THIS WAS SUPPOSED TO BE HERE.  It ended up on ATH because I’m made of dumb…

*No, not abandoning Elf Blood, but I might have to take a week, after I finish Through Fire, race through it, write it through, then post it in installments — I might even be evil and offer you advance peek for a couple of dollars 😉 — I find that writing a novel in my work a day and two chapters of two different novels a weekend is driving me NUTS.  It’s like having one arm too many, if that makes any sense.  Anyway, I don’t expect to be absent for more than a week or two, but DO indulge me.*

Yesterday I answered a series of interview questions for Literary Lunes Magazine. This happened with a lot of other “business catching up” which had to be done before I go to Portugal, since there I’ll only have intermittent internet access, when I visit my brother’s house. My mom appears to think the internet is the work of the devil or something.

Anyway, among those interviews there was one I’ve never been asked, and which UTTERLY baffled me. “What is you muse?”

I had no idea how to answer that, so I went flip – which, you know, is what I do when I have no clue what people are talking about. I said if I had a muse, she’d wear a toga and lift aloft a clothes iron, because I do most of my ideation while ironing or doing other boring, routine tasks.

I’m still bothered by what they mean. Perhaps they asked “who” (I don’t remember) but that only makes it more baffling. When I wrote poetry, this was easy, since I usually wrote series of poems to someone, normally my crush of the time. (Sigh. Time is the enemy of us all. The young man I wrote 200 sonnets for between the ages of 14 and 18 is now completely bald and looks… well, nothing like he used to. This hurts more than aging personally. Who was it who said something about time making a mockery of our loves?)

But I don’t write poetry and I don’t write straight romance (I don’t write gay romance, either – I mean, as you know very well that I don’t write romance on its own, not as part of a bigger plot.) So the question of a muse doesn’t arise.
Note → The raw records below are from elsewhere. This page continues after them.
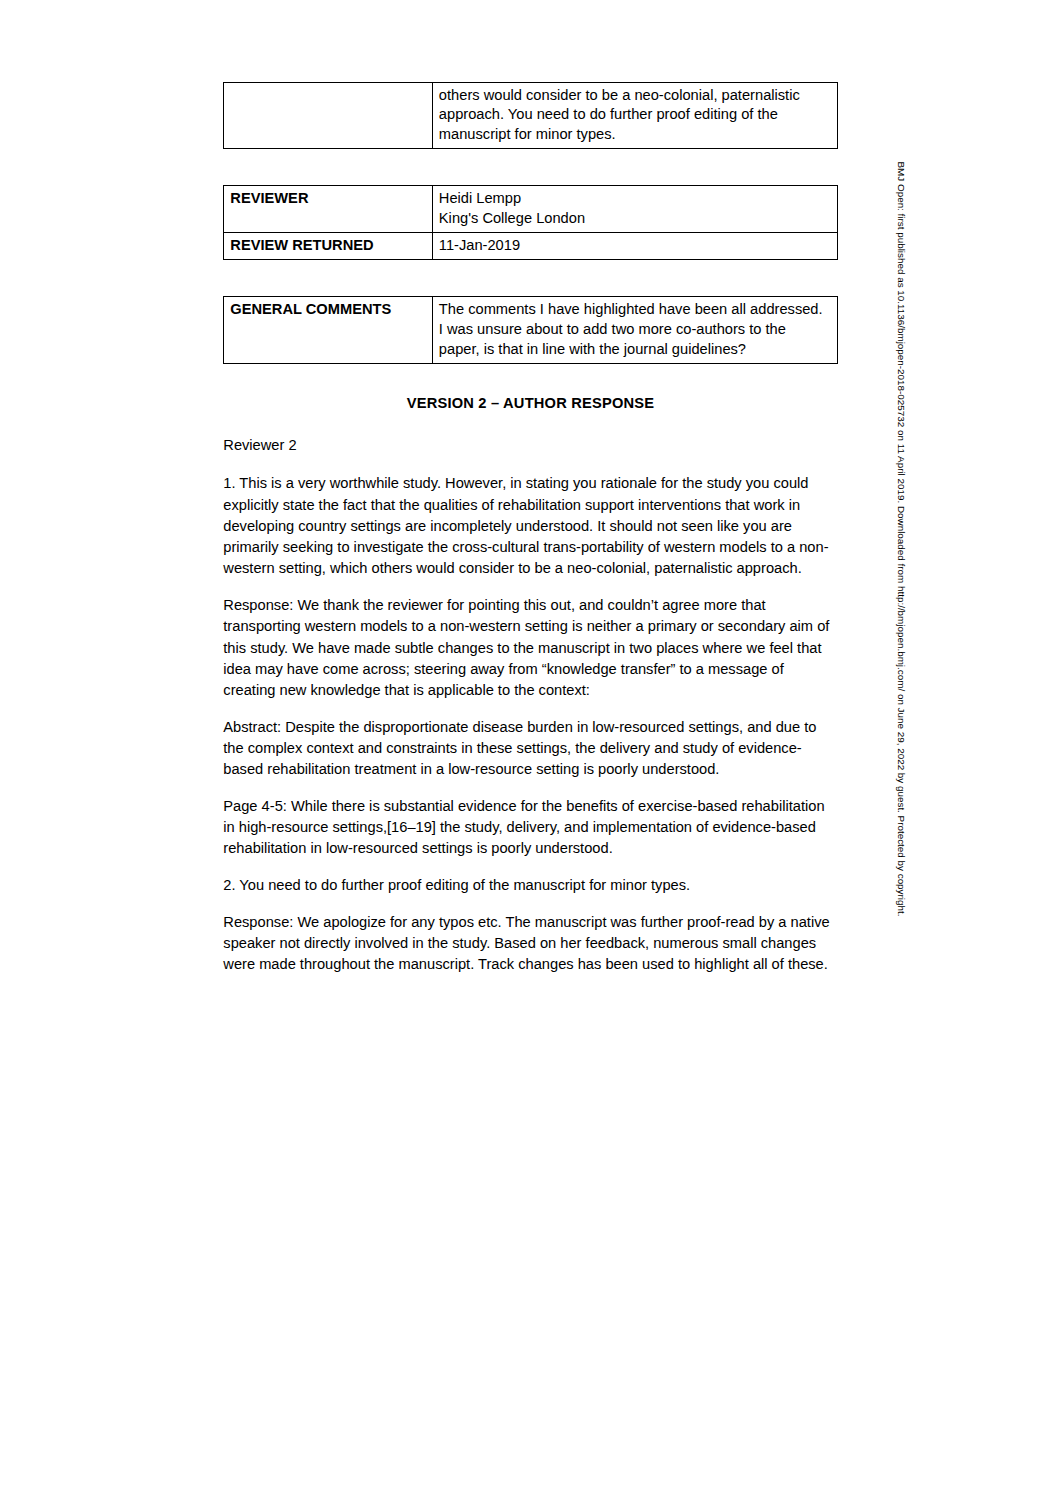BMJ Open: first published as 10.1136/bmjopen-2018-025732 on 11 April 2019. Downloaded from http://bmjopen.bmj.com/ on June 29, 2022 by guest. Protected by copyright.
| | others would consider to be a neo-colonial, paternalistic approach. You need to do further proof editing of the manuscript for minor types. |
| REVIEWER | Heidi Lempp King's College London |
| REVIEW RETURNED | 11-Jan-2019 |
| GENERAL COMMENTS | The comments I have highlighted have been all addressed. I was unsure about to add two more co-authors to the paper, is that in line with the journal guidelines? |
VERSION 2 – AUTHOR RESPONSE
Reviewer 2
1. This is a very worthwhile study. However, in stating you rationale for the study you could explicitly state the fact that the qualities of rehabilitation support interventions that work in developing country settings are incompletely understood. It should not seen like you are primarily seeking to investigate the cross-cultural trans-portability of western models to a non-western setting, which others would consider to be a neo-colonial, paternalistic approach.
Response: We thank the reviewer for pointing this out, and couldn’t agree more that transporting western models to a non-western setting is neither a primary or secondary aim of this study. We have made subtle changes to the manuscript in two places where we feel that idea may have come across; steering away from “knowledge transfer” to a message of creating new knowledge that is applicable to the context:
Abstract: Despite the disproportionate disease burden in low-resourced settings, and due to the complex context and constraints in these settings, the delivery and study of evidence-based rehabilitation treatment in a low-resource setting is poorly understood.
Page 4-5: While there is substantial evidence for the benefits of exercise-based rehabilitation in high-resource settings,[16–19] the study, delivery, and implementation of evidence-based rehabilitation in low-resourced settings is poorly understood.
2. You need to do further proof editing of the manuscript for minor types.
Response: We apologize for any typos etc. The manuscript was further proof-read by a native speaker not directly involved in the study. Based on her feedback, numerous small changes were made throughout the manuscript. Track changes has been used to highlight all of these.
Or does it?

Of course I fall a little in love with my characters, but not that sort of love. It’s more the love of parent for child, or the love of creator for creation.

Sometimes a book does center around one character, though. It’s not – I think – so much a matter of “love” or even “muse” but more a matter of following the pain. I write to the pain. I go where the pain is.

I think this is because I write to resolve pain – to resolve conflicts within myself that can’t be resolved any other way, starting, inevitably, with the fight between mind and body, but twisting to a lot of other things. And if you’re scratching your head and wondering what I mean by pain – to take an example, I know that I’m not the only one who left her native land behind. Half the members of the Mad Genius Club have. And I’ll admit I wanted to be here, and I’m happy where I live and with my family and friends here. But at the same time, every time I go back, I remember I severed a piece of myself and left it behind – a whole parallel history that was more likely to happen, the person I’d be if I’d married someone there and lived there. It hurts a little not to be able to be in two places at once, no matter how much you love where you are.

But I’m not alone. Even if you never left your birth place and your birth family, I bet the world has changed so much around you that your childhood is as irretrievably lost as my own. It’s part of being a physical, mortal creature caught in the coils of advancing time. No human being deserves that, and all of us live through it. And there’s no way to resolve it, to come to terms with it. Except through art. At least for me. And my art is mostly my writing (the rest being on the lines of a hobby.)

So I go where the pain is. I find the pain in the character, the situation, the world, and the tension that comes from that pain, and I go in and wind the plot around the pain till catharsis happens.

This is the closest thing to a “muse” I can admit to, and it makes me sound like I keep a closet full of whips and chains. (I don’t, though the cats sometimes make me wish for a whip and a chair. Yeah, I know they’d just play with the leather strips.)

So what do you think they meant by “muse”? It made me feel completely out of step, like there was an entire world of writing out there that I not only didn’t know, but couldn’t fathom. After twenty six years of writing, that is a pretty scary idea.

Does everyone but me have a muse? What is a muse in this context? Do you have one?

*Crossposted at According To Hoyt *

3 responses to “Musing — a Blast From the past from May 2011”

  1. What! You lost all our brilliant comments where we explained that the ancient Romans had it exactly right, and actual spirits whisper in our ears and give us all these wonderful ideas.

    Umm, I think your Muse is amusing herself misdirecting you while you deny her very existence and _think_ you’re merely insane.

  2. You know, When I saw the post over yonder on ATH I was going to mention it was in the wrong place again but SQUIRREL
    Oh yeah, the MotoGP racing was starting up, totally slipped my mind.

  3. A ‘muse’ is really a substitute isn’t it? Blame the muse–and not yourself–when stuck. When feeling special, credit the muse because ‘creative types’ have one and the muddled masses don’t?